# Easter public holidays



## Alcalaina (Aug 6, 2010)

Just a reminder if you are planning shopping trips:

The Thursday and Friday before Easter are public holidays in Spain. The Monday after is a normal working day.

Some local shops are closed or only open in the mornings during the whole of Semana Santa.


----------



## Pesky Wesky (May 10, 2009)

Alcalaina said:


> Just a reminder if you are planning shopping trips:
> 
> The Thursday and Friday before Easter are public holidays in Spain. The Monday after is a normal working day.
> 
> Some local shops are closed or only open in the mornings during the whole of Semana Santa.


Guess what Alcalaina - as we always say, Spain's a big place, and it depends!!!
Monday is a holiday in Vizkaya and Catalonia - and possibly in other places too...

Whether shops close or not is another matter - usually dictated by the great God El Corte Ingles. If it opens, then other shops nearby will too.


----------



## Alcalaina (Aug 6, 2010)

Pesky Wesky said:


> Guess what Alcalaina - as we always say, Spain's a big place, and it depends!!!
> Monday is a holiday in Vizkaya and Catalonia - and possibly in other places too...
> 
> Whether shops close or not is another matter - usually dictated by the great God El Corte Ingles. If it opens, then other shops nearby will too.


Thanks PW - I keep forgetting Andalucia has its own rules!
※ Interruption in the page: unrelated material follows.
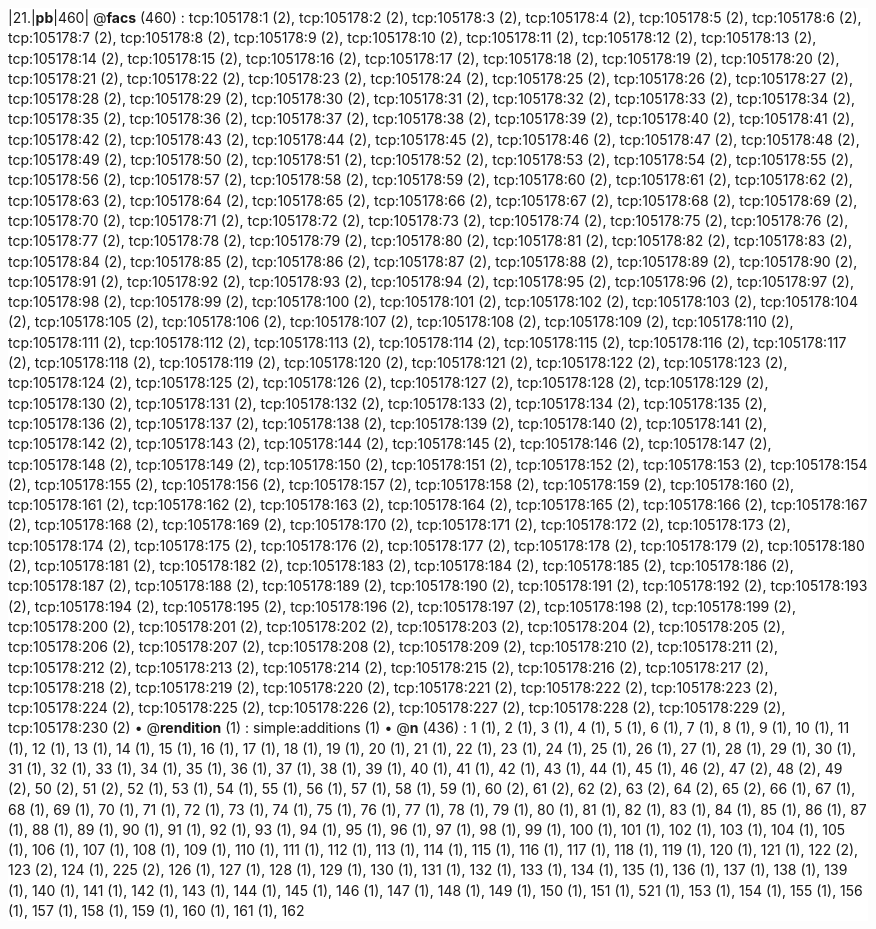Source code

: |21.|__pb__|460| @__facs__ (460) : tcp:105178:1 (2), tcp:105178:2 (2), tcp:105178:3 (2), tcp:105178:4 (2), tcp:105178:5 (2), tcp:105178:6 (2), tcp:105178:7 (2), tcp:105178:8 (2), tcp:105178:9 (2), tcp:105178:10 (2), tcp:105178:11 (2), tcp:105178:12 (2), tcp:105178:13 (2), tcp:105178:14 (2), tcp:105178:15 (2), tcp:105178:16 (2), tcp:105178:17 (2), tcp:105178:18 (2), tcp:105178:19 (2), tcp:105178:20 (2), tcp:105178:21 (2), tcp:105178:22 (2), tcp:105178:23 (2), tcp:105178:24 (2), tcp:105178:25 (2), tcp:105178:26 (2), tcp:105178:27 (2), tcp:105178:28 (2), tcp:105178:29 (2), tcp:105178:30 (2), tcp:105178:31 (2), tcp:105178:32 (2), tcp:105178:33 (2), tcp:105178:34 (2), tcp:105178:35 (2), tcp:105178:36 (2), tcp:105178:37 (2), tcp:105178:38 (2), tcp:105178:39 (2), tcp:105178:40 (2), tcp:105178:41 (2), tcp:105178:42 (2), tcp:105178:43 (2), tcp:105178:44 (2), tcp:105178:45 (2), tcp:105178:46 (2), tcp:105178:47 (2), tcp:105178:48 (2), tcp:105178:49 (2), tcp:105178:50 (2), tcp:105178:51 (2), tcp:105178:52 (2), tcp:105178:53 (2), tcp:105178:54 (2), tcp:105178:55 (2), tcp:105178:56 (2), tcp:105178:57 (2), tcp:105178:58 (2), tcp:105178:59 (2), tcp:105178:60 (2), tcp:105178:61 (2), tcp:105178:62 (2), tcp:105178:63 (2), tcp:105178:64 (2), tcp:105178:65 (2), tcp:105178:66 (2), tcp:105178:67 (2), tcp:105178:68 (2), tcp:105178:69 (2), tcp:105178:70 (2), tcp:105178:71 (2), tcp:105178:72 (2), tcp:105178:73 (2), tcp:105178:74 (2), tcp:105178:75 (2), tcp:105178:76 (2), tcp:105178:77 (2), tcp:105178:78 (2), tcp:105178:79 (2), tcp:105178:80 (2), tcp:105178:81 (2), tcp:105178:82 (2), tcp:105178:83 (2), tcp:105178:84 (2), tcp:105178:85 (2), tcp:105178:86 (2), tcp:105178:87 (2), tcp:105178:88 (2), tcp:105178:89 (2), tcp:105178:90 (2), tcp:105178:91 (2), tcp:105178:92 (2), tcp:105178:93 (2), tcp:105178:94 (2), tcp:105178:95 (2), tcp:105178:96 (2), tcp:105178:97 (2), tcp:105178:98 (2), tcp:105178:99 (2), tcp:105178:100 (2), tcp:105178:101 (2), tcp:105178:102 (2), tcp:105178:103 (2), tcp:105178:104 (2), tcp:105178:105 (2), tcp:105178:106 (2), tcp:105178:107 (2), tcp:105178:108 (2), tcp:105178:109 (2), tcp:105178:110 (2), tcp:105178:111 (2), tcp:105178:112 (2), tcp:105178:113 (2), tcp:105178:114 (2), tcp:105178:115 (2), tcp:105178:116 (2), tcp:105178:117 (2), tcp:105178:118 (2), tcp:105178:119 (2), tcp:105178:120 (2), tcp:105178:121 (2), tcp:105178:122 (2), tcp:105178:123 (2), tcp:105178:124 (2), tcp:105178:125 (2), tcp:105178:126 (2), tcp:105178:127 (2), tcp:105178:128 (2), tcp:105178:129 (2), tcp:105178:130 (2), tcp:105178:131 (2), tcp:105178:132 (2), tcp:105178:133 (2), tcp:105178:134 (2), tcp:105178:135 (2), tcp:105178:136 (2), tcp:105178:137 (2), tcp:105178:138 (2), tcp:105178:139 (2), tcp:105178:140 (2), tcp:105178:141 (2), tcp:105178:142 (2), tcp:105178:143 (2), tcp:105178:144 (2), tcp:105178:145 (2), tcp:105178:146 (2), tcp:105178:147 (2), tcp:105178:148 (2), tcp:105178:149 (2), tcp:105178:150 (2), tcp:105178:151 (2), tcp:105178:152 (2), tcp:105178:153 (2), tcp:105178:154 (2), tcp:105178:155 (2), tcp:105178:156 (2), tcp:105178:157 (2), tcp:105178:158 (2), tcp:105178:159 (2), tcp:105178:160 (2), tcp:105178:161 (2), tcp:105178:162 (2), tcp:105178:163 (2), tcp:105178:164 (2), tcp:105178:165 (2), tcp:105178:166 (2), tcp:105178:167 (2), tcp:105178:168 (2), tcp:105178:169 (2), tcp:105178:170 (2), tcp:105178:171 (2), tcp:105178:172 (2), tcp:105178:173 (2), tcp:105178:174 (2), tcp:105178:175 (2), tcp:105178:176 (2), tcp:105178:177 (2), tcp:105178:178 (2), tcp:105178:179 (2), tcp:105178:180 (2), tcp:105178:181 (2), tcp:105178:182 (2), tcp:105178:183 (2), tcp:105178:184 (2), tcp:105178:185 (2), tcp:105178:186 (2), tcp:105178:187 (2), tcp:105178:188 (2), tcp:105178:189 (2), tcp:105178:190 (2), tcp:105178:191 (2), tcp:105178:192 (2), tcp:105178:193 (2), tcp:105178:194 (2), tcp:105178:195 (2), tcp:105178:196 (2), tcp:105178:197 (2), tcp:105178:198 (2), tcp:105178:199 (2), tcp:105178:200 (2), tcp:105178:201 (2), tcp:105178:202 (2), tcp:105178:203 (2), tcp:105178:204 (2), tcp:105178:205 (2), tcp:105178:206 (2), tcp:105178:207 (2), tcp:105178:208 (2), tcp:105178:209 (2), tcp:105178:210 (2), tcp:105178:211 (2), tcp:105178:212 (2), tcp:105178:213 (2), tcp:105178:214 (2), tcp:105178:215 (2), tcp:105178:216 (2), tcp:105178:217 (2), tcp:105178:218 (2), tcp:105178:219 (2), tcp:105178:220 (2), tcp:105178:221 (2), tcp:105178:222 (2), tcp:105178:223 (2), tcp:105178:224 (2), tcp:105178:225 (2), tcp:105178:226 (2), tcp:105178:227 (2), tcp:105178:228 (2), tcp:105178:229 (2), tcp:105178:230 (2)  •  @__rendition__ (1) : simple:additions (1)  •  @__n__ (436) : 1 (1), 2 (1), 3 (1), 4 (1), 5 (1), 6 (1), 7 (1), 8 (1), 9 (1), 10 (1), 11 (1), 12 (1), 13 (1), 14 (1), 15 (1), 16 (1), 17 (1), 18 (1), 19 (1), 20 (1), 21 (1), 22 (1), 23 (1), 24 (1), 25 (1), 26 (1), 27 (1), 28 (1), 29 (1), 30 (1), 31 (1), 32 (1), 33 (1), 34 (1), 35 (1), 36 (1), 37 (1), 38 (1), 39 (1), 40 (1), 41 (1), 42 (1), 43 (1), 44 (1), 45 (1), 46 (2), 47 (2), 48 (2), 49 (2), 50 (2), 51 (2), 52 (1), 53 (1), 54 (1), 55 (1), 56 (1), 57 (1), 58 (1), 59 (1), 60 (2), 61 (2), 62 (2), 63 (2), 64 (2), 65 (2), 66 (1), 67 (1), 68 (1), 69 (1), 70 (1), 71 (1), 72 (1), 73 (1), 74 (1), 75 (1), 76 (1), 77 (1), 78 (1), 79 (1), 80 (1), 81 (1), 82 (1), 83 (1), 84 (1), 85 (1), 86 (1), 87 (1), 88 (1), 89 (1), 90 (1), 91 (1), 92 (1), 93 (1), 94 (1), 95 (1), 96 (1), 97 (1), 98 (1), 99 (1), 100 (1), 101 (1), 102 (1), 103 (1), 104 (1), 105 (1), 106 (1), 107 (1), 108 (1), 109 (1), 110 (1), 111 (1), 112 (1), 113 (1), 114 (1), 115 (1), 116 (1), 117 (1), 118 (1), 119 (1), 120 (1), 121 (1), 122 (2), 123 (2), 124 (1), 225 (2), 126 (1), 127 (1), 128 (1), 129 (1), 130 (1), 131 (1), 132 (1), 133 (1), 134 (1), 135 (1), 136 (1), 137 (1), 138 (1), 139 (1), 140 (1), 141 (1), 142 (1), 143 (1), 144 (1), 145 (1), 146 (1), 147 (1), 148 (1), 149 (1), 150 (1), 151 (1), 521 (1), 153 (1), 154 (1), 155 (1), 156 (1), 157 (1), 158 (1), 159 (1), 160 (1), 161 (1), 162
Here´s the Corte Inglés info. In Andalucia they are closed Thursday and Friday. The dates shown on the website are festivals when they are _open_ - took me a while to work it out!
Centros Comerciales El Corte Inglés


----------



## xabiaxica (Jun 23, 2009)

Alcalaina said:


> Thanks PW - I keep forgetting Andalucia has its own rules!
> 
> Here´s the Corte Inglés info. In Andalucia they are closed Thursday and Friday. The dates shown on the website are festivals when they are _open_ - took me a while to work it out!
> Centros Comerciales El Corte Inglés


I usually go by Mercadona

¿Dónde estamos?

our local one will be open Thursday all day, but closes at lunchtime on Friday - open as normal on Saturday


----------



## JoCatalunya (Mar 16, 2011)

Don't you just love the KKK parading through the town.


----------